**ACTION ITEM:** Omit the pictures from the listing below and print every remaining entry verbatim.
================
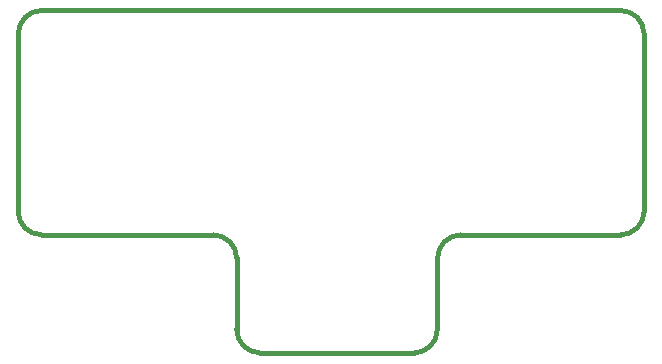
<source format=gm1>
%TF.GenerationSoftware,KiCad,Pcbnew,(5.1.9)-1*%
%TF.CreationDate,2021-04-17T12:39:32+05:30*%
%TF.ProjectId,dcSplitter,64635370-6c69-4747-9465-722e6b696361,rev?*%
%TF.SameCoordinates,Original*%
%TF.FileFunction,Profile,NP*%
%FSLAX46Y46*%
G04 Gerber Fmt 4.6, Leading zero omitted, Abs format (unit mm)*
G04 Created by KiCad (PCBNEW (5.1.9)-1) date 2021-04-17 12:39:32*
%MOMM*%
%LPD*%
G01*
G04 APERTURE LIST*
%TA.AperFunction,Profile*%
%ADD10C,0.400000*%
%TD*%
G04 APERTURE END LIST*
D10*
X160500000Y-30000000D02*
G75*
G02*
X158500000Y-32000000I-2000000J0D01*
G01*
X143000000Y-34000000D02*
G75*
G02*
X145000000Y-32000000I2000000J0D01*
G01*
X143000000Y-40000000D02*
G75*
G02*
X141000000Y-42000000I-2000000J0D01*
G01*
X128000000Y-42000000D02*
G75*
G02*
X126000000Y-40000000I0J2000000D01*
G01*
X124000000Y-32000000D02*
G75*
G02*
X126000000Y-34000000I0J-2000000D01*
G01*
X109500000Y-32000000D02*
G75*
G02*
X107500000Y-30000000I0J2000000D01*
G01*
X107500000Y-15000000D02*
G75*
G02*
X109500000Y-13000000I2000000J0D01*
G01*
X158500000Y-13000000D02*
G75*
G02*
X160500000Y-15000000I0J-2000000D01*
G01*
X107500000Y-30000000D02*
X107500000Y-15000000D01*
X124000000Y-32000000D02*
X109500000Y-32000000D01*
X126000000Y-40000000D02*
X126000000Y-34000000D01*
X141000000Y-42000000D02*
X128000000Y-42000000D01*
X143000000Y-34000000D02*
X143000000Y-40000000D01*
X158500000Y-32000000D02*
X145000000Y-32000000D01*
X160500000Y-15000000D02*
X160500000Y-30000000D01*
X109500000Y-13000000D02*
X158500000Y-13000000D01*
M02*

</source>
================
**EXERCISE OUTPUT:**
<source format=gm1>
%TF.GenerationSoftware,KiCad,Pcbnew,(5.1.9)-1*%
%TF.CreationDate,2021-04-17T12:39:32+05:30*%
%TF.ProjectId,dcSplitter,64635370-6c69-4747-9465-722e6b696361,rev?*%
%TF.SameCoordinates,Original*%
%TF.FileFunction,Profile,NP*%
%FSLAX46Y46*%
G04 Gerber Fmt 4.6, Leading zero omitted, Abs format (unit mm)*
G04 Created by KiCad (PCBNEW (5.1.9)-1) date 2021-04-17 12:39:32*
%MOMM*%
%LPD*%
G01*
G04 APERTURE LIST*
%TA.AperFunction,Profile*%
%ADD10C,0.400000*%
%TD*%
G04 APERTURE END LIST*
D10*
X160500000Y-30000000D02*
G75*
G02*
X158500000Y-32000000I-2000000J0D01*
G01*
X143000000Y-34000000D02*
G75*
G02*
X145000000Y-32000000I2000000J0D01*
G01*
X143000000Y-40000000D02*
G75*
G02*
X141000000Y-42000000I-2000000J0D01*
G01*
X128000000Y-42000000D02*
G75*
G02*
X126000000Y-40000000I0J2000000D01*
G01*
X124000000Y-32000000D02*
G75*
G02*
X126000000Y-34000000I0J-2000000D01*
G01*
X109500000Y-32000000D02*
G75*
G02*
X107500000Y-30000000I0J2000000D01*
G01*
X107500000Y-15000000D02*
G75*
G02*
X109500000Y-13000000I2000000J0D01*
G01*
X158500000Y-13000000D02*
G75*
G02*
X160500000Y-15000000I0J-2000000D01*
G01*
X107500000Y-30000000D02*
X107500000Y-15000000D01*
X124000000Y-32000000D02*
X109500000Y-32000000D01*
X126000000Y-40000000D02*
X126000000Y-34000000D01*
X141000000Y-42000000D02*
X128000000Y-42000000D01*
X143000000Y-34000000D02*
X143000000Y-40000000D01*
X158500000Y-32000000D02*
X145000000Y-32000000D01*
X160500000Y-15000000D02*
X160500000Y-30000000D01*
X109500000Y-13000000D02*
X158500000Y-13000000D01*
M02*

</source>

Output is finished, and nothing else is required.